VORGEGEBENER TEXT -
Doch je länger ich in Gesellschaft der fremdartigen Menschen bin, die keinem Geschlecht zuzuordnen sind, desto mehr packt mich Melancholie. Was hier als Videospielerei erscheint, die Dekonstruktion und Neuzusammensetzung des Homo sapiens, erscheint so abwegig nicht. Ein Verwirrspiel der Natur, eine winzige Unegelmäßigkeit in der Eizelle, konfuse Chromosome, hormonelle Variationen – so fern der Realität sind die posierenden Figuren auf den Monitoren nicht. Doch Menschen sind sie eindeutig, nicht nur weil Harings Team („Liquid Loft“) die Köpfe und Gesichter von Persönlichkeiten der ImPulsTanz-Szene auf die Körper der am Posing Project teilnehmenden TänzerInnen gesetzt hat, sondern auch weil sie die äußeren (Geschlechts-) Merkmale eines Menschen zeigen. Sie rollen die Augen, öffnen den Mund, gestikulieren, manchmal sind Kopf, Torso und Gliedmassen in nahezu perfekter Harmonie, dann driften die drei Teile wieder auseinander, vorne ist hinten und der Kopf nickt dazu.

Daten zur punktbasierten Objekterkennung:
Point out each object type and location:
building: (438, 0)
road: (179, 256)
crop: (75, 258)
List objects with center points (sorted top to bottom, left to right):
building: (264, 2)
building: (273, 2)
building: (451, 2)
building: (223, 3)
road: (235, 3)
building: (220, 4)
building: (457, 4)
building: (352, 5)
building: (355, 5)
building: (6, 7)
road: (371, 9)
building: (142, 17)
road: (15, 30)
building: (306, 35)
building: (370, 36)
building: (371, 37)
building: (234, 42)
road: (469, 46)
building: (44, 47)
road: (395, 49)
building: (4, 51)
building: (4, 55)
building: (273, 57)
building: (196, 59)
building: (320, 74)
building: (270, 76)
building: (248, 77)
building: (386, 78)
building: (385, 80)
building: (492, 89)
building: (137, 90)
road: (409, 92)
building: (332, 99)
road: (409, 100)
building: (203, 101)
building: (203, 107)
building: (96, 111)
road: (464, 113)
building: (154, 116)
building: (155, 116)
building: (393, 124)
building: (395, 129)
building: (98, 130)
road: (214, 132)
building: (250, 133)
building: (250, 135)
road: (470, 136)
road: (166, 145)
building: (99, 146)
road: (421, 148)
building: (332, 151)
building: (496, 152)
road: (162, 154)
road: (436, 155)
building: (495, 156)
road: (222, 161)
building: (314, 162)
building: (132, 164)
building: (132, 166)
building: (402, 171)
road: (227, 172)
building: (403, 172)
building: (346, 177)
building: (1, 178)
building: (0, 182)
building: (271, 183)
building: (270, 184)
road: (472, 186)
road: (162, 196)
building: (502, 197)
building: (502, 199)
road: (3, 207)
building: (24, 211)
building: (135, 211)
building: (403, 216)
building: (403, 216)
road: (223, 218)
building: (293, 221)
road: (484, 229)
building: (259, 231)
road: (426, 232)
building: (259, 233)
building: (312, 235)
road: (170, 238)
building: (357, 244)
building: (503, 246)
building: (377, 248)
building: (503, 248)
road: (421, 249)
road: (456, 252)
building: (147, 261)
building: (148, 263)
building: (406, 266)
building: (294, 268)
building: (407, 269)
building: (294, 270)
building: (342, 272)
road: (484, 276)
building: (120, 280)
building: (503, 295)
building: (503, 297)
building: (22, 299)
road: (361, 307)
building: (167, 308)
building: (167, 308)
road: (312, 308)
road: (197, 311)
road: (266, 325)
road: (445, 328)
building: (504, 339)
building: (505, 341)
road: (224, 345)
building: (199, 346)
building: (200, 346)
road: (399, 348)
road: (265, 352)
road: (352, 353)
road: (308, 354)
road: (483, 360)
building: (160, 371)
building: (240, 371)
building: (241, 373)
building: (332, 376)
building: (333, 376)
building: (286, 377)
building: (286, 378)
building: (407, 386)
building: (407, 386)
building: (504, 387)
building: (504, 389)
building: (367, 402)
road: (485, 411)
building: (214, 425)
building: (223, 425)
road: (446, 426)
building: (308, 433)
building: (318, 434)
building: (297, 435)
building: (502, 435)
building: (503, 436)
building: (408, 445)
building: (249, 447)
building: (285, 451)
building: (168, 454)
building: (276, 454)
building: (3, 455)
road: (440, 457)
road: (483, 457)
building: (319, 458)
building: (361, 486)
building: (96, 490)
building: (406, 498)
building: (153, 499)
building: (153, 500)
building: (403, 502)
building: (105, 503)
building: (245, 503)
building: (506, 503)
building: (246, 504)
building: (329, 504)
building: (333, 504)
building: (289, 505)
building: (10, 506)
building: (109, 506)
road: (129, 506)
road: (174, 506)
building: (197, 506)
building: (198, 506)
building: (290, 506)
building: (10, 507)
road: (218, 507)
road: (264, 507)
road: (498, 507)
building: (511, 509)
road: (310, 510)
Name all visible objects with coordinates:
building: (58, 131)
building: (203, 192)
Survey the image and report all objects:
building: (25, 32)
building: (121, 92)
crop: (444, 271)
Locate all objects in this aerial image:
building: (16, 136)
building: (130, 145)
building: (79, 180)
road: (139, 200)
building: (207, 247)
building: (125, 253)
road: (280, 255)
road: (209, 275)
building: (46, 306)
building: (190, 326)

ZU BEANTWORTENDE FRAGEN -
**A)** Unter welchem Namen wird Harings Team im Text über das Posing Project genannt?
**B)** Führe den Text über das Posing Project nach seinem letzten Satz um einige Sätze fort.

ANTWORTLISTE -
**A)** „Liquid Loft“

**B)**
Aber vielleicht schwirren meine Gedanken in allzu absurde Gefilde und Liquid Loft / Chris Haring wollten einfach die Idee mit den gedrittelten Körpern zur Unterhaltung der Besucherinnen spielen. Schon im dritten Teil (nach „The Art of Wow“ und „The Art of Seduction“) der choreografierten Posen, „The Art of Garfunkel“, waren die Monitortürme aufgestellt, allerdings wurde das Spiel nur mit den Tanzenden (Luke Baio, Stephanie Cumming, Alexander Gottfarb, Katharina Meves, Anna Maria Novak) gezeigt. Sie selbst hatten den Schauplatz dem Publikum überlassen, nur noch die Videobilder waren als verwirrender Abdruck vorhanden.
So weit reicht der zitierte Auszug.